**What is being asked:** Copy out the text of the listing verbatim, leaving out the pictures.

----- Dataset

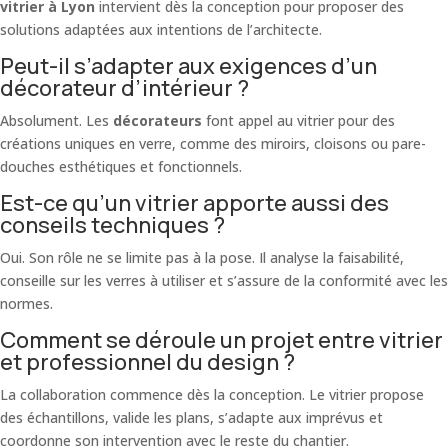
vitrier à Lyon
intervient dès la conception pour proposer des
solutions adaptées aux intentions de l’architecte.
Peut-il s’adapter aux exigences d’un
décorateur d’intérieur ?
Absolument. Les
décorateurs
font appel au vitrier pour des
créations uniques en verre, comme des miroirs, cloisons ou pare-
douches esthétiques et fonctionnels.
Est-ce qu’un vitrier apporte aussi des
conseils techniques ?
Oui. Son rôle ne se limite pas à la pose. Il analyse la faisabilité,
conseille sur les verres à utiliser et s’assure de la conformité avec les
normes.
Comment se déroule un projet entre vitrier
et professionnel du design ?
La collaboration commence dès la conception. Le vitrier propose
des échantillons, valide les plans, s’adapte aux imprévus et
coordonne son intervention avec le reste du chantier.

----------

**Written response:**
vitrier à Lyon
intervient dès la conception pour proposer des
solutions adaptées aux intentions de l’architecte.
Peut-il s’adapter aux exigences d’un
décorateur d’intérieur ?
Absolument. Les
décorateurs
font appel au vitrier pour des
créations uniques en verre, comme des miroirs, cloisons ou pare-
douches esthétiques et fonctionnels.
Est-ce qu’un vitrier apporte aussi des
conseils techniques ?
Oui. Son rôle ne se limite pas à la pose. Il analyse la faisabilité,
conseille sur les verres à utiliser et s’assure de la conformité avec les
normes.
Comment se déroule un projet entre vitrier
et professionnel du design ?
La collaboration commence dès la conception. Le vitrier propose
des échantillons, valide les plans, s’adapte aux imprévus et
coordonne son intervention avec le reste du chantier.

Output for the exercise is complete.